Gates and Expanders

Gates and expanders are far too often overlooked in terms of a simple solution to several problems.

Gating is the best way of cleaning up any mix, cutting out any unwanted resonances, tails, or unwanted artefacts, whereas expanders are the opposite and can create blasts of excitement or help bring out individual parts of the mix for brief periods of time.

Let’s look at some of the most common uses.

 

Expanders

Expanding is not a trick settled on early in my career, I actually didn't see the point of it for a long time - that was until I saw a clever trick used by Adam Getgood where he would sidechain the snare track to the room mics, and place a gate/expander on that track.

An expander is simply an inverted gate, so; for example instead of reducing by 60:1 you would adjust the opposite to say 1:10 to expand the volume rather than reduce.

In this example from Adam, instead of using the snare to trigger the gate to open, and the room mics being muted until the snare drum hit, it triggered the expander to push the level of the room mics up every time the snare hit creating this massive snare sound for a split second with the room mics completely untouched for the rest of the time (because the last thing you want to do is gate your room mics, right?)

 

This sounds complicated but try out these settings the next time you mix, and send your snare to the sidechain input of your room mics - remember to set the gate/expander plugin you choose to use the sidechain input as well!

 

Gating

The best way to clean up your mix before any sort of processing is gating.

Either doing this on the way in, or the first plugin you place in the chain should ideally be a gate, especially if there are unwanted artefacts common to the instrument or source you’re recording - for example: vocals, guitars, close mic’d drums, etc.

But this is not to say you should gate everything; Overhead mics and room mics for drums would be a silly thing to gate unless for a very specific sound or purpose within a track.

 

Toms are a great example of the best uses of gates for me.

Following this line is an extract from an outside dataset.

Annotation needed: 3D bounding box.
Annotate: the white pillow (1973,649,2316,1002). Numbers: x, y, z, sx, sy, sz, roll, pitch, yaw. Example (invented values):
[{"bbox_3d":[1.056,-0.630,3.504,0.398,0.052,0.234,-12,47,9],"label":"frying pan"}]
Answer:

The most important parameter here would be the release. Taming toms can be difficult when starting out in the mixing world, but learning how to tame the length of the tom hit was paramount to then being able to EQ for me.

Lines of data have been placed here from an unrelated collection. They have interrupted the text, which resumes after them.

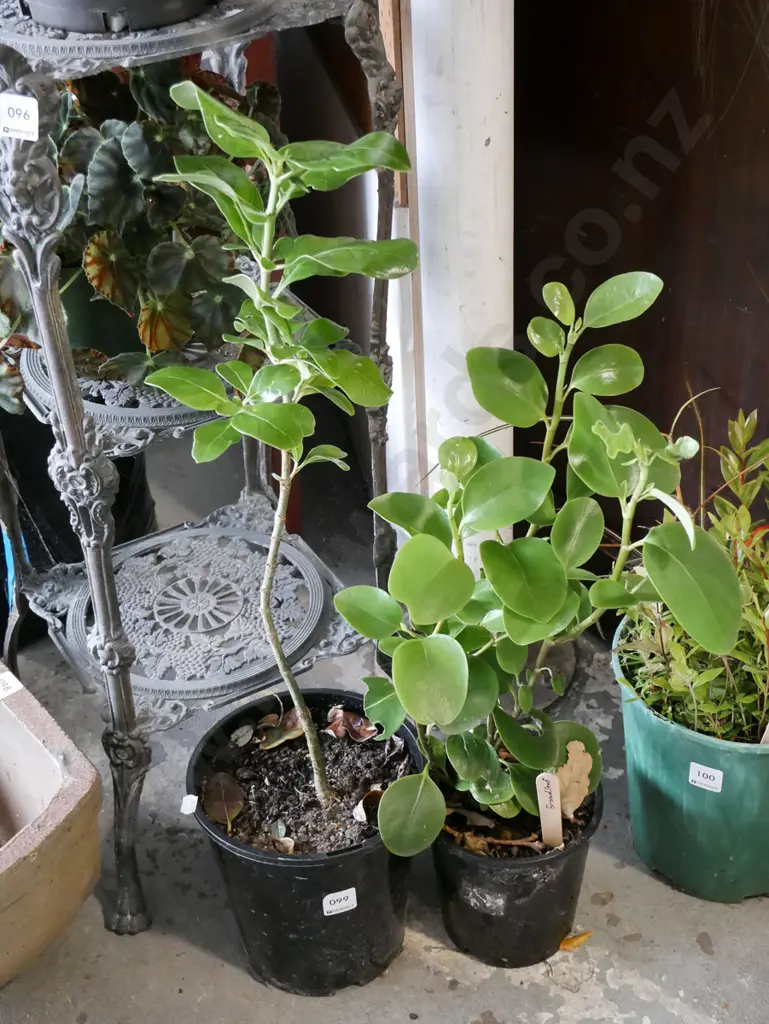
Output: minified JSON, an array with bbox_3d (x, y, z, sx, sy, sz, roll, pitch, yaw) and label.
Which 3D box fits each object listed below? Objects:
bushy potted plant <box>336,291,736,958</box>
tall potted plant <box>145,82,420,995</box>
[{"bbox_3d":[0.162,0.152,1.438,0.420,0.810,0.350,-3,33,0],"label":"bushy potted plant"},{"bbox_3d":[-0.094,0.077,1.386,0.290,1.016,0.290,-3,33,0],"label":"tall potted plant"}]

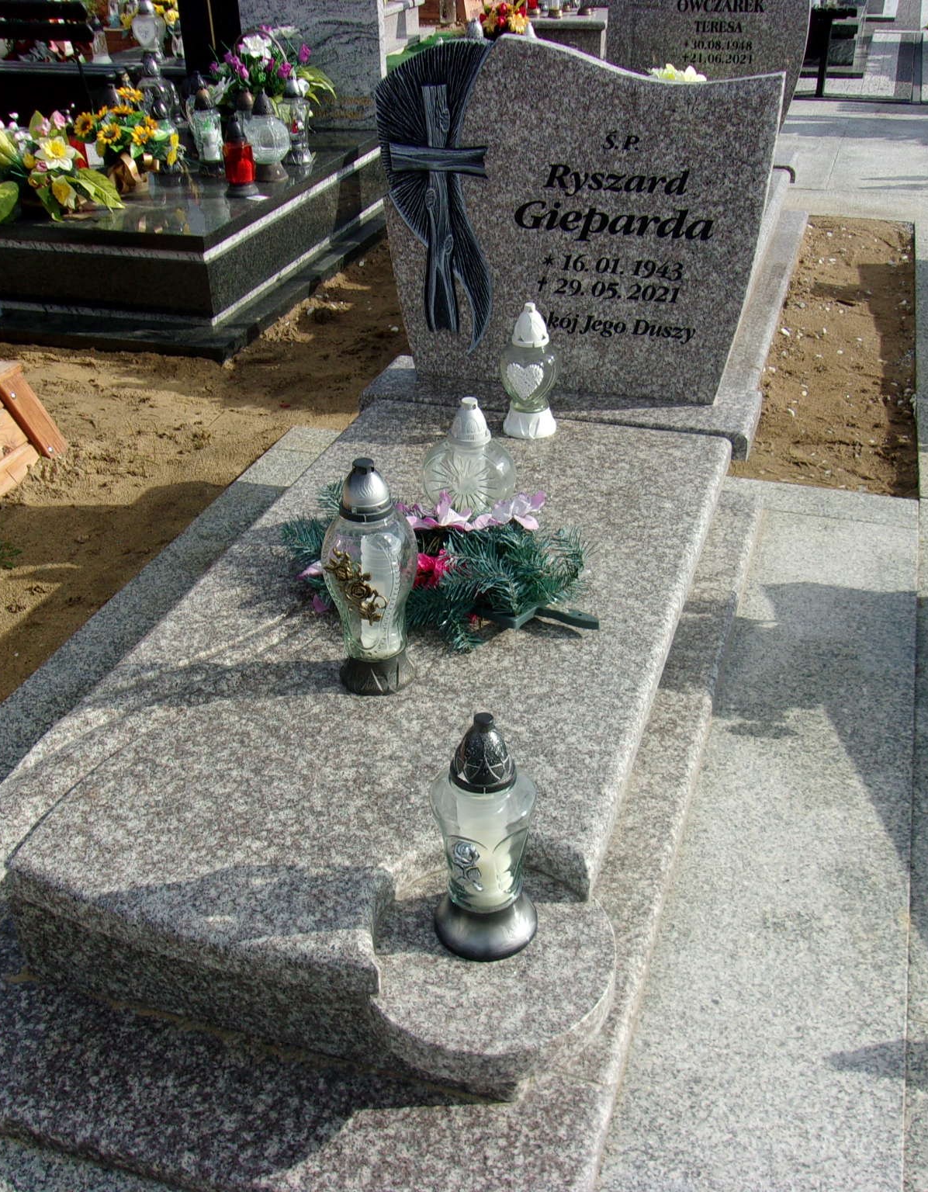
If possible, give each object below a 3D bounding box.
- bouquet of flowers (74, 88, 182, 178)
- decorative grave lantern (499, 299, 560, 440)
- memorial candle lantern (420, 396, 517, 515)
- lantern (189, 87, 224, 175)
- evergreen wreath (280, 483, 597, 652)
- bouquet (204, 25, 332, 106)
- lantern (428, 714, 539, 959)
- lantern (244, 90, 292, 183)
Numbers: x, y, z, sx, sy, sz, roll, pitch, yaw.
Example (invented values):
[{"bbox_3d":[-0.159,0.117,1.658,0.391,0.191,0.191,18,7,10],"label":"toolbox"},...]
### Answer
[{"bbox_3d":[-1.122,-1.554,4.197,0.310,0.300,0.280,9,33,16],"label":"bouquet of flowers"},{"bbox_3d":[0.139,-0.477,2.581,0.118,0.275,0.114,4,33,7],"label":"decorative grave lantern"},{"bbox_3d":[0.007,-0.246,2.236,0.160,0.261,0.121,4,33,7],"label":"memorial candle lantern"},{"bbox_3d":[-0.888,-1.607,4.287,0.110,0.285,0.110,9,33,16],"label":"lantern"},{"bbox_3d":[-0.040,-0.067,1.910,0.510,0.130,0.320,9,33,16],"label":"evergreen wreath"},{"bbox_3d":[-0.722,-1.907,4.655,0.440,0.400,0.320,9,33,16],"label":"bouquet"},{"bbox_3d":[0.027,0.275,1.489,0.128,0.345,0.125,-1,32,0],"label":"lantern"},{"bbox_3d":[-0.667,-1.565,4.217,0.155,0.280,0.150,-1,32,1],"label":"lantern"}]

If it’s too boomy, or the ring of the instrument (toms included) is too long, then set the release to a lesser number; I usually start at 500ms and work my way down. If the sound is being cut off too quickly, raise the release to gently gate in a much more transparent nature.

 

Vocals are the easiest thing to start practicing gating on and experimenting with parameters. The main thing you’re looking to eliminate from these sources is mic stand rumble or rattle, unwanted breathes or artefacts like a car driving past, or someone forgetting to set their phone to silent during recording.

Try these simple techniques going forward, if you’re not already and hear how much clearer your mixes will be without even attempting any EQ or compression.